An entity manager is the API to interact with the persistence context. Two common strategies can be used: binding the persistence context to the transaction boundaries, or keeping the persistence context available across several transactions.
The most common case is to bind the persistence context scope to the current transaction scope. This is only doable when JTA transactions are used: the persistence context is associated with the JTA transaction life cycle. When a entity manager is invoked, the persistence context is also opened, if there is no persistence context associated with the current JTA transaction. Otherwise, the associated persistence context is used. The persistence context ends when the JTA transaction completes. This means that during the JTA transaction, an application will be able to work on managed entities of the same persistence context. In other words, you don't have to pass the entity manager's persistence context across your EJB method calls, but simply use dependency injection or lookup whenever you need an entity manager.

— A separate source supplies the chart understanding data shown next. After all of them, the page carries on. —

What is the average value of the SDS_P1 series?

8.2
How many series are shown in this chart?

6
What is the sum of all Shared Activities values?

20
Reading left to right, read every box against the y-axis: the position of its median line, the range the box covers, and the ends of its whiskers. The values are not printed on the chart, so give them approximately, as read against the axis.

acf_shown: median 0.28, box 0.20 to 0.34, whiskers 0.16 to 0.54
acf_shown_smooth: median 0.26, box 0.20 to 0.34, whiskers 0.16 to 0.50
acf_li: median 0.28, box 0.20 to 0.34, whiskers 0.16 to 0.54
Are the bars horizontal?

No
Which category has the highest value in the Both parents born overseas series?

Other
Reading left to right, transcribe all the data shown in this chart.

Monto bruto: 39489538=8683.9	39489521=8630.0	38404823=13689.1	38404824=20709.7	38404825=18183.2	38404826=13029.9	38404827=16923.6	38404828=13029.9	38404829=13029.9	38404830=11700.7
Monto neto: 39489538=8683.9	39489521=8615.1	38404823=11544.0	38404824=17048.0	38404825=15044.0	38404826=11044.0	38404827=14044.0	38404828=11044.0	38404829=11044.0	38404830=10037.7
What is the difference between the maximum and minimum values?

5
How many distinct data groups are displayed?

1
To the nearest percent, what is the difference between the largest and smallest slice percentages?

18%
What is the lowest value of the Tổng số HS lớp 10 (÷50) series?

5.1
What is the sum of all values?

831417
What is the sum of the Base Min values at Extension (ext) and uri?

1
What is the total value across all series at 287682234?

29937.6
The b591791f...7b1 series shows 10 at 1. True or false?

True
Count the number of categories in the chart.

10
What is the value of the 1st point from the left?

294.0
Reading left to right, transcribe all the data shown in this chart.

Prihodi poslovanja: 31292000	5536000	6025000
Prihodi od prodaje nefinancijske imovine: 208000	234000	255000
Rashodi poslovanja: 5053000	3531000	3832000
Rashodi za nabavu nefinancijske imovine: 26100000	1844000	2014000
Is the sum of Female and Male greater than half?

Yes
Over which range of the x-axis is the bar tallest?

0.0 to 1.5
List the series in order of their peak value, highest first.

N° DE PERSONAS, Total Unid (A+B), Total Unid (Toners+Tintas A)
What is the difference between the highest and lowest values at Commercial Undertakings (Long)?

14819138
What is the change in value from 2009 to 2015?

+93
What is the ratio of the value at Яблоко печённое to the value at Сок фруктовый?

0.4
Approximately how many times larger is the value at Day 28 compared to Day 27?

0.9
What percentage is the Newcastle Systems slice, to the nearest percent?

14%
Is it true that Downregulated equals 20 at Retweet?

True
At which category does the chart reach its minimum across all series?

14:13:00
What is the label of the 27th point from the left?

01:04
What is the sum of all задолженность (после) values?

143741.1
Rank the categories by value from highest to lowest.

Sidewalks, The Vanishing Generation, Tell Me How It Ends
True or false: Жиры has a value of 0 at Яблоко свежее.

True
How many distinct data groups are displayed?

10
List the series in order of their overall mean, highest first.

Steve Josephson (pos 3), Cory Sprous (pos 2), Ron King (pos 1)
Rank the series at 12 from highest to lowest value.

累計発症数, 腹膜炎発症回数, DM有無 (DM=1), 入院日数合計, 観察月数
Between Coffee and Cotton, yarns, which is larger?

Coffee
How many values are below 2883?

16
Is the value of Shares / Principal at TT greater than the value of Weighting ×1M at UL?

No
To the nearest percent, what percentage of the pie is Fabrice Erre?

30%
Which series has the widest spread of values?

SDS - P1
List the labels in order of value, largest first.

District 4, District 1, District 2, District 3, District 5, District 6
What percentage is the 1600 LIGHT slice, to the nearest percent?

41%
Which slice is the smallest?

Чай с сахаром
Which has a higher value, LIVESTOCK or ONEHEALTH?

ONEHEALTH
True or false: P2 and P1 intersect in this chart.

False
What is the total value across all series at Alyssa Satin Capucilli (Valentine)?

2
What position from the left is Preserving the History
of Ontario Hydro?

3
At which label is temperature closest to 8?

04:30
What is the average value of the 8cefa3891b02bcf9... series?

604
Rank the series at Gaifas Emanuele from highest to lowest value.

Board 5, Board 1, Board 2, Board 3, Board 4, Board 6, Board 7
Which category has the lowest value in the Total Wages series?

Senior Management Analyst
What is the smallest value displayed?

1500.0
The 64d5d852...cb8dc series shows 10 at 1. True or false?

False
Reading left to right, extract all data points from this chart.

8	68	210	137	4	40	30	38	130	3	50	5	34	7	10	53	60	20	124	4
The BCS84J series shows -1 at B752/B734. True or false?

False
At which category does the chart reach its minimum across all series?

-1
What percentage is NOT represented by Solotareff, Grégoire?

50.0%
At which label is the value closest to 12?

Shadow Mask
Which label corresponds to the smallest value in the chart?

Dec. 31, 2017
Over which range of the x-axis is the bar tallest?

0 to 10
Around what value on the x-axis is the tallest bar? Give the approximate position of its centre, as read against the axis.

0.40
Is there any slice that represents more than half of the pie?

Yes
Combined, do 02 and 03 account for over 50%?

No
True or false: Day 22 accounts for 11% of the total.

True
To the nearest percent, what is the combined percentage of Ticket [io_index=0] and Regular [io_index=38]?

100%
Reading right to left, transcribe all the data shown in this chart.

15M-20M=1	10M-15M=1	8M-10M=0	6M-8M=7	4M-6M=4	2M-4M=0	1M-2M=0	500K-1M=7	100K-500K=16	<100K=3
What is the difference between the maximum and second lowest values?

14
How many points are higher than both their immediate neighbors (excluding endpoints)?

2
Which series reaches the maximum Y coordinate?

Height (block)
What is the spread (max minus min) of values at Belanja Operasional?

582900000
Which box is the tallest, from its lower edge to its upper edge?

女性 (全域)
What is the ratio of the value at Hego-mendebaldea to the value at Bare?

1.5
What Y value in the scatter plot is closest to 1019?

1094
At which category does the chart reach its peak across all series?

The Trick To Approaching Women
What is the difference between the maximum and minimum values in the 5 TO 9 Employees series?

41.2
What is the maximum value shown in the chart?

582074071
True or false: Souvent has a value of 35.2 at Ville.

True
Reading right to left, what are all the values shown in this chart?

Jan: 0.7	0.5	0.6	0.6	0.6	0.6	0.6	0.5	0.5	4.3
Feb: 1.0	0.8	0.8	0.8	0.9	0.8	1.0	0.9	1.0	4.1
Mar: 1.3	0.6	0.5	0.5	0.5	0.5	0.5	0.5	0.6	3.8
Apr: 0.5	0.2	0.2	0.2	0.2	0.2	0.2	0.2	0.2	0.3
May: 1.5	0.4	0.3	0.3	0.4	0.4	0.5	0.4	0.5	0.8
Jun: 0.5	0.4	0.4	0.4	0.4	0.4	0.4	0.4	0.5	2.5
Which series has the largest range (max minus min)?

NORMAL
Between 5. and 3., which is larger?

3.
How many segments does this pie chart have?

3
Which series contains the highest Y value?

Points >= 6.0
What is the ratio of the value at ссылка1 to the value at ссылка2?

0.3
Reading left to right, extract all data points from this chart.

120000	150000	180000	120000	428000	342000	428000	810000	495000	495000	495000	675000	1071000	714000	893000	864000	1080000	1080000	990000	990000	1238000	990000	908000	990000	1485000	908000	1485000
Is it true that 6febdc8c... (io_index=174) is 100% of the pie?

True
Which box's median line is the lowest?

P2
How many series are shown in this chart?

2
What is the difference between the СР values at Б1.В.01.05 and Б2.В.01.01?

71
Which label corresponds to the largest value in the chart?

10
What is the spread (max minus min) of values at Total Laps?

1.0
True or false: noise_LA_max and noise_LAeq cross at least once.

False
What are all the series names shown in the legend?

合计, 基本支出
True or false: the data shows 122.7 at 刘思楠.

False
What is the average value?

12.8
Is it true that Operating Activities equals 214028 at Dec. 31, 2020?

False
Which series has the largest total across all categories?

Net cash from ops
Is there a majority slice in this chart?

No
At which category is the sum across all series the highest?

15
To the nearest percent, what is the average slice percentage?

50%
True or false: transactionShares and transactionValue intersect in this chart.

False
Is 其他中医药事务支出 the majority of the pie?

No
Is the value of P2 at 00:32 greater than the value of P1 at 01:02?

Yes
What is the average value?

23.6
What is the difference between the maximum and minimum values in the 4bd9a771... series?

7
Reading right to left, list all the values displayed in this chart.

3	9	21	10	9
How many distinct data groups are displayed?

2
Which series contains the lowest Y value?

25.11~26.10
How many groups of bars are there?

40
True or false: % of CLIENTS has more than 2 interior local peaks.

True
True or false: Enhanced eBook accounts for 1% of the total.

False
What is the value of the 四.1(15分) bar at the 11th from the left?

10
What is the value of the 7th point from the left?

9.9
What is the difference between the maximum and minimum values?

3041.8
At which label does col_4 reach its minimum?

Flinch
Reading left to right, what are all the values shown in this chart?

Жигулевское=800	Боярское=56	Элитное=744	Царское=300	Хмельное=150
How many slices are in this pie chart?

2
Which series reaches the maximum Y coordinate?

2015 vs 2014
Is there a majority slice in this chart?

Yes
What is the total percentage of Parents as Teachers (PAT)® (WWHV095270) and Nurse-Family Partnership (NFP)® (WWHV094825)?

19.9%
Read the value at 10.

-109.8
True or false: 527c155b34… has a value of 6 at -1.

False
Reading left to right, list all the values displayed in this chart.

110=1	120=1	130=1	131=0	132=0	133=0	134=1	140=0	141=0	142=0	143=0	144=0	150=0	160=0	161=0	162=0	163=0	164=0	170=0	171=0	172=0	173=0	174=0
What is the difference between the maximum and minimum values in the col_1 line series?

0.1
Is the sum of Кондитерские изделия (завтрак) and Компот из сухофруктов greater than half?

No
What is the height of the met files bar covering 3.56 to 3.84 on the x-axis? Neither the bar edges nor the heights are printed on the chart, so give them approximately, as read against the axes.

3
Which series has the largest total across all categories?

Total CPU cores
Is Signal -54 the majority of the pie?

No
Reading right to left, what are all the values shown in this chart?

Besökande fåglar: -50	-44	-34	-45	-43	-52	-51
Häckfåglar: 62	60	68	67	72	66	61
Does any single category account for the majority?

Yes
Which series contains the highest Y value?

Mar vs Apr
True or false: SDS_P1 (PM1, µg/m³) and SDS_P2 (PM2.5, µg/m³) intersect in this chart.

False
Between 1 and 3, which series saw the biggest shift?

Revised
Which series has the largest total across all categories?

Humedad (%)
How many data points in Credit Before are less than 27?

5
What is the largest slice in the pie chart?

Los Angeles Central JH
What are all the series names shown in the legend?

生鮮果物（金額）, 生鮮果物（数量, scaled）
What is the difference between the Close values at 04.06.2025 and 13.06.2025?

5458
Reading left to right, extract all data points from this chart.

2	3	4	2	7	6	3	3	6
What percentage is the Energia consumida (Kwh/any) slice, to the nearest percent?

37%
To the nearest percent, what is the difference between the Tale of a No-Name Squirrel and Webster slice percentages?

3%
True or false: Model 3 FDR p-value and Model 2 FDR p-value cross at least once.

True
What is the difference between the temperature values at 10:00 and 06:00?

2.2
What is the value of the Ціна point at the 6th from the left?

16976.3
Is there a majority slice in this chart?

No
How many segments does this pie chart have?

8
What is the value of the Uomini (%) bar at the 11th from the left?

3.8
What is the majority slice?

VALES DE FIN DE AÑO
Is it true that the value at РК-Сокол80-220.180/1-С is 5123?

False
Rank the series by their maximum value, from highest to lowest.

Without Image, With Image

You can also use an extended persistence context. This can be combined with stateful session beans, if you use a container-managed entity manager: the persistence context is created when an entity manager is retrieved from dependency injection or JNDI lookup, and is kept until the container closes it after the completion of the Remove stateful session bean method. This is a perfect mechanism for implementing a "long" unit of work pattern. For example, if you have to deal with multiple user interaction cycles as a single unit of work (e.g. a wizard dialog that has to be fully completed), you usually model this as a unit of work from the point of view of the application user, and implement it using an extended persistence context. Please refer to the Hibernate reference manual or the book Hibernate In Action for more information about this pattern. JBoss Seam is a framework that link together JSF and EJB3 around the notion of conversation and unit of work. For an application-managed entity manager the persistence context is created when the entity manager is created and kept until the entity manager is closed. In an extended persistence context, all modification operations (persist, merge, remove) executed outside a transaction are queued until the persistence context is attached to a transaction. The transaction typically occurs at the user process end, allowing the whole process to be commited or rollbacked. For application-managed entity manager only support the extended persistence context.
A resource-local entity manager or an entity manager created with EntityManagerFactory.createEntityManager() (application-managed) has a one-to-one relationship with a persistence context. In other situations persistence context propagation occurs.